Even if we were to reach the merits of NAGE’s aiding and abetting claim, it would fail because NAGE cannot show that Arcidi had the requisite degree of participation in a breach of fiduciary duty. Although sometimes stated in slightly different ways, the elements of the tort of aiding and abetting a fiduciary breach are (1) there must be a breach of fiduciary duty, (2) the defendant must know of the breach, and (3) the defendant must actively participate or substantially assist in or encourage the *624breach to the degree that he or she could not reasonably be held to have acted in good faith. See Spinner v. Nutt, 417 Mass. 549, 556 (1994); Augat, Inc. v. Aegis, Inc., 409 Mass. 165, 172 (1991); Banks v. Everett Nat’l Bank, supra at 182; Restatement (Second) of Torts § 876 (1979). NAGE’s only evidence of Arcidi’s participation is the fact that he entered into the consulting agreement. Even assuming that Lyons was not authorized to make the illegal agreement and that he thus breached his fiduciary duties to NAGE, the parties have directed us to no case holding a third party liable to a principal merely for entering into an arm’s-length transaction that happens to exceed an agent’s authority. Cf. Restatement (Second) of Agency § 312 comment b, at 51 (1958) (“One who, in good faith, deals with an agent who is not authorized to conduct a transaction but who, because of apparent authority or other power, can bind the principal, assists the agent to commit a breach of duty, but of course he is not hable to the principal”).

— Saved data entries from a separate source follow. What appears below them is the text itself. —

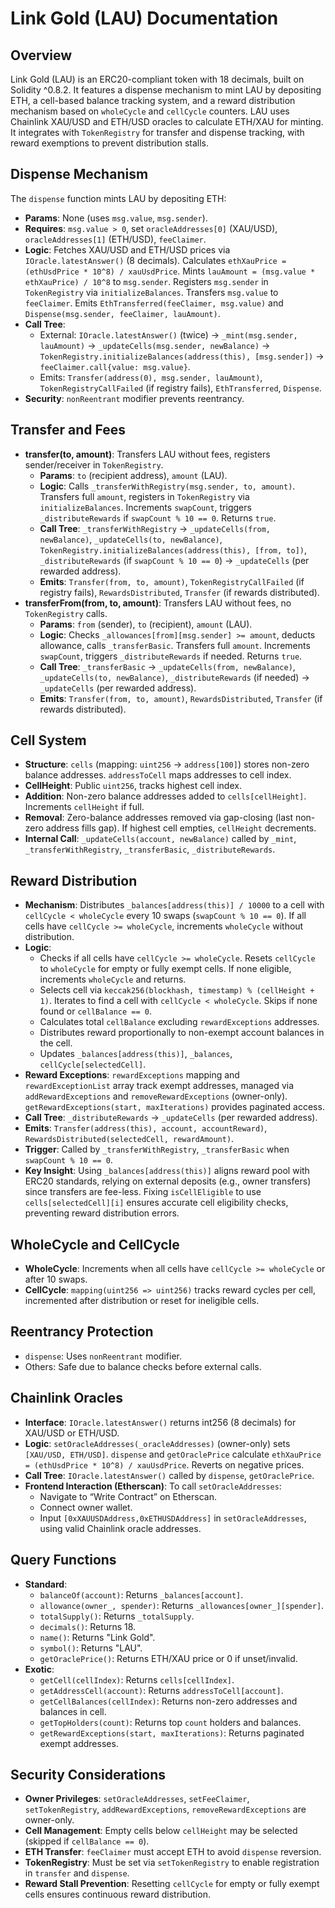 # Link Gold (LAU) Documentation

## Overview
Link Gold (LAU) is an ERC20-compliant token with 18 decimals, built on Solidity ^0.8.2. It features a dispense mechanism to mint LAU by depositing ETH, a cell-based balance tracking system, and a reward distribution mechanism based on `wholeCycle` and `cellCycle` counters. LAU uses Chainlink XAU/USD and ETH/USD oracles to calculate ETH/XAU for minting. It integrates with `TokenRegistry` for transfer and dispense tracking, with reward exemptions to prevent distribution stalls.

## Dispense Mechanism
The `dispense` function mints LAU by depositing ETH:
- **Params**: None (uses `msg.value`, `msg.sender`).
- **Requires**: `msg.value > 0`, set `oracleAddresses[0]` (XAU/USD), `oracleAddresses[1]` (ETH/USD), `feeClaimer`.
- **Logic**: Fetches XAU/USD and ETH/USD prices via `IOracle.latestAnswer()` (8 decimals). Calculates `ethXauPrice = (ethUsdPrice * 10^8) / xauUsdPrice`. Mints `lauAmount = (msg.value * ethXauPrice) / 10^8` to `msg.sender`. Registers `msg.sender` in `TokenRegistry` via `initializeBalances`. Transfers `msg.value` to `feeClaimer`. Emits `EthTransferred(feeClaimer, msg.value)` and `Dispense(msg.sender, feeClaimer, lauAmount)`.
- **Call Tree**:
  - External: `IOracle.latestAnswer()` (twice) → `_mint(msg.sender, lauAmount)` → `_updateCells(msg.sender, newBalance)` → `TokenRegistry.initializeBalances(address(this), [msg.sender])` → `feeClaimer.call{value: msg.value}`.
  - Emits: `Transfer(address(0), msg.sender, lauAmount)`, `TokenRegistryCallFailed` (if registry fails), `EthTransferred`, `Dispense`.
- **Security**: `nonReentrant` modifier prevents reentrancy.

## Transfer and Fees
- **transfer(to, amount)**: Transfers LAU without fees, registers sender/receiver in `TokenRegistry`.
  - **Params**: `to` (recipient address), `amount` (LAU).
  - **Logic**: Calls `_transferWithRegistry(msg.sender, to, amount)`. Transfers full `amount`, registers in `TokenRegistry` via `initializeBalances`. Increments `swapCount`, triggers `_distributeRewards` if `swapCount % 10 == 0`. Returns `true`.
  - **Call Tree**: `_transferWithRegistry` → `_updateCells(from, newBalance)`, `_updateCells(to, newBalance)`, `TokenRegistry.initializeBalances(address(this), [from, to])`, `_distributeRewards` (if `swapCount % 10 == 0`) → `_updateCells` (per rewarded address).
  - **Emits**: `Transfer(from, to, amount)`, `TokenRegistryCallFailed` (if registry fails), `RewardsDistributed`, `Transfer` (if rewards distributed).
- **transferFrom(from, to, amount)**: Transfers LAU without fees, no `TokenRegistry` calls.
  - **Params**: `from` (sender), `to` (recipient), `amount` (LAU).
  - **Logic**: Checks `_allowances[from][msg.sender] >= amount`, deducts allowance, calls `_transferBasic`. Transfers full `amount`. Increments `swapCount`, triggers `_distributeRewards` if needed. Returns `true`.
  - **Call Tree**: `_transferBasic` → `_updateCells(from, newBalance)`, `_updateCells(to, newBalance)`, `_distributeRewards` (if needed) → `_updateCells` (per rewarded address).
  - **Emits**: `Transfer(from, to, amount)`, `RewardsDistributed`, `Transfer` (if rewards distributed).

## Cell System
- **Structure**: `cells` (mapping: `uint256` → `address[100]`) stores non-zero balance addresses. `addressToCell` maps addresses to cell index.
- **CellHeight**: Public `uint256`, tracks highest cell index.
- **Addition**: Non-zero balance addresses added to `cells[cellHeight]`. Increments `cellHeight` if full.
- **Removal**: Zero-balance addresses removed via gap-closing (last non-zero address fills gap). If highest cell empties, `cellHeight` decrements.
- **Internal Call**: `_updateCells(account, newBalance)` called by `_mint`, `_transferWithRegistry`, `_transferBasic`, `_distributeRewards`.

## Reward Distribution
- **Mechanism**: Distributes `_balances[address(this)] / 10000` to a cell with `cellCycle < wholeCycle` every 10 swaps (`swapCount % 10 == 0`). If all cells have `cellCycle >= wholeCycle`, increments `wholeCycle` without distribution.
- **Logic**:
  - Checks if all cells have `cellCycle >= wholeCycle`. Resets `cellCycle` to `wholeCycle` for empty or fully exempt cells. If none eligible, increments `wholeCycle` and returns.
  - Selects cell via `keccak256(blockhash, timestamp) % (cellHeight + 1)`. Iterates to find a cell with `cellCycle < wholeCycle`. Skips if none found or `cellBalance == 0`.
  - Calculates total `cellBalance` excluding `rewardExceptions` addresses.
  - Distributes reward proportionally to non-exempt account balances in the cell.
  - Updates `_balances[address(this)]`, `_balances`, `cellCycle[selectedCell]`.
- **Reward Exceptions**: `rewardExceptions` mapping and `rewardExceptionList` array track exempt addresses, managed via `addRewardExceptions` and `removeRewardExceptions` (owner-only). `getRewardExceptions(start, maxIterations)` provides paginated access.
- **Call Tree**: `_distributeRewards` → `_updateCells` (per rewarded address).
- **Emits**: `Transfer(address(this), account, accountReward)`, `RewardsDistributed(selectedCell, rewardAmount)`.
- **Trigger**: Called by `_transferWithRegistry`, `_transferBasic` when `swapCount % 10 == 0`.
- **Key Insight**: Using `_balances[address(this)]` aligns reward pool with ERC20 standards, relying on external deposits (e.g., owner transfers) since transfers are fee-less. Fixing `isCellEligible` to use `cells[selectedCell][i]` ensures accurate cell eligibility checks, preventing reward distribution errors.

## WholeCycle and CellCycle
- **WholeCycle**: Increments when all cells have `cellCycle >= wholeCycle` or after 10 swaps.
- **CellCycle**: `mapping(uint256 => uint256)` tracks reward cycles per cell, incremented after distribution or reset for ineligible cells.

## Reentrancy Protection
- `dispense`: Uses `nonReentrant` modifier.
- Others: Safe due to balance checks before external calls.

## Chainlink Oracles
- **Interface**: `IOracle.latestAnswer()` returns int256 (8 decimals) for XAU/USD or ETH/USD.
- **Logic**: `setOracleAddresses(_oracleAddresses)` (owner-only) sets `[XAU/USD, ETH/USD]`. `dispense` and `getOraclePrice` calculate `ethXauPrice = (ethUsdPrice * 10^8) / xauUsdPrice`. Reverts on negative prices.
- **Call Tree**: `IOracle.latestAnswer()` called by `dispense`, `getOraclePrice`.
- **Frontend Interaction (Etherscan)**: To call `setOracleAddresses`:
  - Navigate to “Write Contract” on Etherscan.
  - Connect owner wallet.
  - Input `[0xXAUUSDAddress,0xETHUSDAddress]` in `setOracleAddresses`, using valid Chainlink oracle addresses.

## Query Functions
- **Standard**:
  - `balanceOf(account)`: Returns `_balances[account]`.
  - `allowance(owner_, spender)`: Returns `_allowances[owner_][spender]`.
  - `totalSupply()`: Returns `_totalSupply`.
  - `decimals()`: Returns 18.
  - `name()`: Returns "Link Gold".
  - `symbol()`: Returns "LAU".
  - `getOraclePrice()`: Returns ETH/XAU price or 0 if unset/invalid.
- **Exotic**:
  - `getCell(cellIndex)`: Returns `cells[cellIndex]`.
  - `getAddressCell(account)`: Returns `addressToCell[account]`.
  - `getCellBalances(cellIndex)`: Returns non-zero addresses and balances in cell.
  - `getTopHolders(count)`: Returns top `count` holders and balances.
  - `getRewardExceptions(start, maxIterations)`: Returns paginated exempt addresses.

## Security Considerations
- **Owner Privileges**: `setOracleAddresses`, `setFeeClaimer`, `setTokenRegistry`, `addRewardExceptions`, `removeRewardExceptions` are owner-only.
- **Cell Management**: Empty cells below `cellHeight` may be selected (skipped if `cellBalance == 0`).
- **ETH Transfer**: `feeClaimer` must accept ETH to avoid `dispense` reversion.
- **TokenRegistry**: Must be set via `setTokenRegistry` to enable registration in `transfer` and `dispense`.
- **Reward Stall Prevention**: Resetting `cellCycle` for empty or fully exempt cells ensures continuous reward distribution.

Conclusion. That portion of the judgment in favor of NAGE on Arcidi’s complaint seeking the additional $50,000 due under the contract is affirmed. Judgment for NAGE on its counterclaim for the $200,000 already paid is reversed. Judgment on the counterclaim shall enter for Arcidi.

So ordered.

Arcidi brought claims for breach of contract and for unfair and deceptive trade practices under G. L. c. 93A, § 11.

General Laws c. 3, § 42, states in relevant part:

“No person shall make any agreement whereby any compensation or thing of value is to be paid to any person contingent upon a decision as described in the definition of ‘executive agent’, or the passage or defeat of any legislation or the approval or veto of any legislation by the governor. No person shall agree to undertake to influence such a decision, or to communicate to influence such a decision or to promote, oppose or influence legislation or to communicate with members of the legislature, or to advocate approval or veto by the governor for consideration to be paid upon the contingency of the outcome of such a decision or that any legislation is passed or defeated.”

Lyons was removed from office at a later date.

4 No argument is made concerning the fact that the agreement uses the word “proposed” and is not signed by Arcidi.

The definition of “executive agent” appears in G. L. c. 3, § 39, and refers to “a person who for compensation or reward, acts to influence the decision of any officer or employee of the executive branch or an authority” (emphasis added). The definition of “authority” expressly includes the Massachusetts Turnpike Authority. Id.

The Restatement (Second) of Contracts also recognizes these categories. See Restatement (Second) of Contracts § 198 comment b, at 74-75 (1981).